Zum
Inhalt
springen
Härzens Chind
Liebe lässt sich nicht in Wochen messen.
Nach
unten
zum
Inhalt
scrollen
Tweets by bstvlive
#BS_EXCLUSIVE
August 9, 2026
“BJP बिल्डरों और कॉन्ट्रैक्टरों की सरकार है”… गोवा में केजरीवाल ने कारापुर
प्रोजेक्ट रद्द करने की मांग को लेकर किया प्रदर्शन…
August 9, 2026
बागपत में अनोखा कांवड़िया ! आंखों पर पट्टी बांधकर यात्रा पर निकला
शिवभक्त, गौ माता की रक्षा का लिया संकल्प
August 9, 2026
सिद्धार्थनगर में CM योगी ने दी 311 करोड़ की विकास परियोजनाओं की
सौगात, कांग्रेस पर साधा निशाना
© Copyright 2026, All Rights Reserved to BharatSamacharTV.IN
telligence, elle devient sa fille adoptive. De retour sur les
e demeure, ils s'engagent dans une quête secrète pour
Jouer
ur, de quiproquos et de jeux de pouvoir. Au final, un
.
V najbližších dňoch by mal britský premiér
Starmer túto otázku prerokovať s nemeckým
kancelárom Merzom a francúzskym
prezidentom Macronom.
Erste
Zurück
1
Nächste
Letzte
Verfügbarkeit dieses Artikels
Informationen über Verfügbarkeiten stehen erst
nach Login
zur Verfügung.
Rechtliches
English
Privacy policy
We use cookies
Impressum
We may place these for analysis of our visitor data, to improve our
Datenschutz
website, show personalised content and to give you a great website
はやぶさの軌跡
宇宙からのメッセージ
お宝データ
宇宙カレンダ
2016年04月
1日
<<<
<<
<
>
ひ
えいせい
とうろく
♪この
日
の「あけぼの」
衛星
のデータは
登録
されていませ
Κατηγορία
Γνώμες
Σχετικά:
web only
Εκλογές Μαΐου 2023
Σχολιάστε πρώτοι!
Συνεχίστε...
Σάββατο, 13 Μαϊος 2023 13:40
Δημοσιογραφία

*REQUIRED WORK*
The answer must be every entry, reproduced exactly.

*ANSWER BELOW*
Zum
Inhalt
springen
Härzens Chind
Liebe lässt sich nicht in Wochen messen.
Nach
unten
zum
Inhalt
scrollen
Tweets by bstvlive
#BS_EXCLUSIVE
August 9, 2026
“BJP बिल्डरों और कॉन्ट्रैक्टरों की सरकार है”… गोवा में केजरीवाल ने कारापुर
प्रोजेक्ट रद्द करने की मांग को लेकर किया प्रदर्शन…
August 9, 2026
बागपत में अनोखा कांवड़िया ! आंखों पर पट्टी बांधकर यात्रा पर निकला
शिवभक्त, गौ माता की रक्षा का लिया संकल्प
August 9, 2026
सिद्धार्थनगर में CM योगी ने दी 311 करोड़ की विकास परियोजनाओं की
सौगात, कांग्रेस पर साधा निशाना
© Copyright 2026, All Rights Reserved to BharatSamacharTV.IN
telligence, elle devient sa fille adoptive. De retour sur les
e demeure, ils s'engagent dans une quête secrète pour
Jouer
ur, de quiproquos et de jeux de pouvoir. Au final, un
.
V najbližších dňoch by mal britský premiér
Starmer túto otázku prerokovať s nemeckým
kancelárom Merzom a francúzskym
prezidentom Macronom.
Erste
Zurück
1
Nächste
Letzte
Verfügbarkeit dieses Artikels
Informationen über Verfügbarkeiten stehen erst
nach Login
zur Verfügung.
Rechtliches
English
Privacy policy
We use cookies
Impressum
We may place these for analysis of our visitor data, to improve our
Datenschutz
website, show personalised content and to give you a great website
はやぶさの軌跡
宇宙からのメッセージ
お宝データ
宇宙カレンダ
2016年04月
1日
<<<
<<
<
>
ひ
えいせい
とうろく
♪この
日
の「あけぼの」
衛星
のデータは
登録
されていませ
Κατηγορία
Γνώμες
Σχετικά:
web only
Εκλογές Μαΐου 2023
Σχολιάστε πρώτοι!
Συνεχίστε...
Σάββατο, 13 Μαϊος 2023 13:40
Δημοσιογραφία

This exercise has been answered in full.